Work to complete: Could you retype every line of text in the entries below exactly as it appears, leaving the pictures out of your answer?

[Collection entries]
# # # # # # #

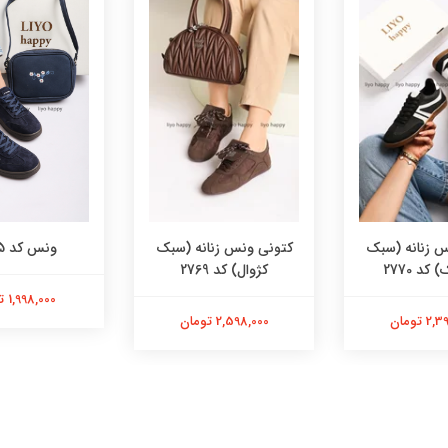
س زنانه (سبک
کتونی ونس زنانه (سبک
ونس کد 2755
کد 2770
کژوال) کد 2769
1,998,000 تومان
 تومان
2,598,000 تومان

# # # # # # #

Reply to the exercise:
س زنانه (سبک
کتونی ونس زنانه (سبک
ونس کد 2755
کد 2770
کژوال) کد 2769
1,998,000 تومان
 تومان
2,598,000 تومان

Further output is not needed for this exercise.